____ Material provided
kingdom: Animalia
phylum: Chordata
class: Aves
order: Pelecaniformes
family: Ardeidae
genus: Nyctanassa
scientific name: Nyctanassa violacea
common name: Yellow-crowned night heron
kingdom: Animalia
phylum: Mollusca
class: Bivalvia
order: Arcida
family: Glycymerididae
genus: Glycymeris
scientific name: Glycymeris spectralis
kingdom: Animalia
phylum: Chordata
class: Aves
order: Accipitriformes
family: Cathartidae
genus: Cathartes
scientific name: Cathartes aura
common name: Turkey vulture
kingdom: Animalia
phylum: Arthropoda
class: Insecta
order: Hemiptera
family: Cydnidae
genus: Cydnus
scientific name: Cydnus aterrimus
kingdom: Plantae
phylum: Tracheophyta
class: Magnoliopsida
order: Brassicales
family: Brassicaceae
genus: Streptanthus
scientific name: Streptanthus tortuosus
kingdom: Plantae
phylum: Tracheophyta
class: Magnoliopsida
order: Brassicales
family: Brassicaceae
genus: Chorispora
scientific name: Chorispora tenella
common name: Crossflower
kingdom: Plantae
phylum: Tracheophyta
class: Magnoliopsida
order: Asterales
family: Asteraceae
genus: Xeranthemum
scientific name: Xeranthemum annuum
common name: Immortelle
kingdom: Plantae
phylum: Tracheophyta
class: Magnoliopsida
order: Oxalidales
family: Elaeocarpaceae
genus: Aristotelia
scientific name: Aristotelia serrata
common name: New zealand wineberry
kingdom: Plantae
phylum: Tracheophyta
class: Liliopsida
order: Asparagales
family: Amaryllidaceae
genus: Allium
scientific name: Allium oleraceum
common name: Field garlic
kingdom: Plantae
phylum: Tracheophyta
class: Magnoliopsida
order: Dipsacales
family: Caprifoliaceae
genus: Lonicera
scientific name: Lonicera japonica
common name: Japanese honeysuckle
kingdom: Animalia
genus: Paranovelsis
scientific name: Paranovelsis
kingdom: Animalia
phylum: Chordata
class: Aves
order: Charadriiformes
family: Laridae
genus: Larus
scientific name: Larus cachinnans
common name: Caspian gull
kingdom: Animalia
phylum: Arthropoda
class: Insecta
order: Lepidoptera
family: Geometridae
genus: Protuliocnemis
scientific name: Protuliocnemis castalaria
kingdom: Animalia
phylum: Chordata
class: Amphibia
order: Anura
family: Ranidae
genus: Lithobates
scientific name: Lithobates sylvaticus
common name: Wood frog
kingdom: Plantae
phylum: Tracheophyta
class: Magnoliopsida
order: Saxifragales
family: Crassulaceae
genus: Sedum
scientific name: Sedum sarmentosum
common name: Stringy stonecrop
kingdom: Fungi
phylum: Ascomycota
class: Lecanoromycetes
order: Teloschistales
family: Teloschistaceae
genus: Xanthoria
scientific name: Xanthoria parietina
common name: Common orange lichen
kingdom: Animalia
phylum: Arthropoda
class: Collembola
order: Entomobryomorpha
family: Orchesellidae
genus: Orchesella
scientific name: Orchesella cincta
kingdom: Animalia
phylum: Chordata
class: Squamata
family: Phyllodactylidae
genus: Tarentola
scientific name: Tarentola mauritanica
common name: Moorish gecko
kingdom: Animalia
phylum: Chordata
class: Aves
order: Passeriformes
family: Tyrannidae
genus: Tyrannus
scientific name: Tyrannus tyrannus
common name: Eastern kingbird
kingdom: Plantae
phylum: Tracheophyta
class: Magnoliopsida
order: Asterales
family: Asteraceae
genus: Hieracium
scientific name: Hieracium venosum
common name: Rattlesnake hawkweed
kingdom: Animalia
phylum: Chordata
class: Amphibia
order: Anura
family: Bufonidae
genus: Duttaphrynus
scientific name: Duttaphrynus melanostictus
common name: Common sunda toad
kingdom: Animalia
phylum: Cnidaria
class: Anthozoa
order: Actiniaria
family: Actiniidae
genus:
________
- Written problem:
Copy the listing above line for line, changing nothing.

- Correct result:
kingdom: Animalia
phylum: Chordata
class: Aves
order: Pelecaniformes
family: Ardeidae
genus: Nyctanassa
scientific name: Nyctanassa violacea
common name: Yellow-crowned night heron
kingdom: Animalia
phylum: Mollusca
class: Bivalvia
order: Arcida
family: Glycymerididae
genus: Glycymeris
scientific name: Glycymeris spectralis
kingdom: Animalia
phylum: Chordata
class: Aves
order: Accipitriformes
family: Cathartidae
genus: Cathartes
scientific name: Cathartes aura
common name: Turkey vulture
kingdom: Animalia
phylum: Arthropoda
class: Insecta
order: Hemiptera
family: Cydnidae
genus: Cydnus
scientific name: Cydnus aterrimus
kingdom: Plantae
phylum: Tracheophyta
class: Magnoliopsida
order: Brassicales
family: Brassicaceae
genus: Streptanthus
scientific name: Streptanthus tortuosus
kingdom: Plantae
phylum: Tracheophyta
class: Magnoliopsida
order: Brassicales
family: Brassicaceae
genus: Chorispora
scientific name: Chorispora tenella
common name: Crossflower
kingdom: Plantae
phylum: Tracheophyta
class: Magnoliopsida
order: Asterales
family: Asteraceae
genus: Xeranthemum
scientific name: Xeranthemum annuum
common name: Immortelle
kingdom: Plantae
phylum: Tracheophyta
class: Magnoliopsida
order: Oxalidales
family: Elaeocarpaceae
genus: Aristotelia
scientific name: Aristotelia serrata
common name: New zealand wineberry
kingdom: Plantae
phylum: Tracheophyta
class: Liliopsida
order: Asparagales
family: Amaryllidaceae
genus: Allium
scientific name: Allium oleraceum
common name: Field garlic
kingdom: Plantae
phylum: Tracheophyta
class: Magnoliopsida
order: Dipsacales
family: Caprifoliaceae
genus: Lonicera
scientific name: Lonicera japonica
common name: Japanese honeysuckle
kingdom: Animalia
genus: Paranovelsis
scientific name: Paranovelsis
kingdom: Animalia
phylum: Chordata
class: Aves
order: Charadriiformes
family: Laridae
genus: Larus
scientific name: Larus cachinnans
common name: Caspian gull
kingdom: Animalia
phylum: Arthropoda
class: Insecta
order: Lepidoptera
family: Geometridae
genus: Protuliocnemis
scientific name: Protuliocnemis castalaria
kingdom: Animalia
phylum: Chordata
class: Amphibia
order: Anura
family: Ranidae
genus: Lithobates
scientific name: Lithobates sylvaticus
common name: Wood frog
kingdom: Plantae
phylum: Tracheophyta
class: Magnoliopsida
order: Saxifragales
family: Crassulaceae
genus: Sedum
scientific name: Sedum sarmentosum
common name: Stringy stonecrop
kingdom: Fungi
phylum: Ascomycota
class: Lecanoromycetes
order: Teloschistales
family: Teloschistaceae
genus: Xanthoria
scientific name: Xanthoria parietina
common name: Common orange lichen
kingdom: Animalia
phylum: Arthropoda
class: Collembola
order: Entomobryomorpha
family: Orchesellidae
genus: Orchesella
scientific name: Orchesella cincta
kingdom: Animalia
phylum: Chordata
class: Squamata
family: Phyllodactylidae
genus: Tarentola
scientific name: Tarentola mauritanica
common name: Moorish gecko
kingdom: Animalia
phylum: Chordata
class: Aves
order: Passeriformes
family: Tyrannidae
genus: Tyrannus
scientific name: Tyrannus tyrannus
common name: Eastern kingbird
kingdom: Plantae
phylum: Tracheophyta
class: Magnoliopsida
order: Asterales
family: Asteraceae
genus: Hieracium
scientific name: Hieracium venosum
common name: Rattlesnake hawkweed
kingdom: Animalia
phylum: Chordata
class: Amphibia
order: Anura
family: Bufonidae
genus: Duttaphrynus
scientific name: Duttaphrynus melanostictus
common name: Common sunda toad
kingdom: Animalia
phylum: Cnidaria
class: Anthozoa
order: Actiniaria
family: Actiniidae
genus:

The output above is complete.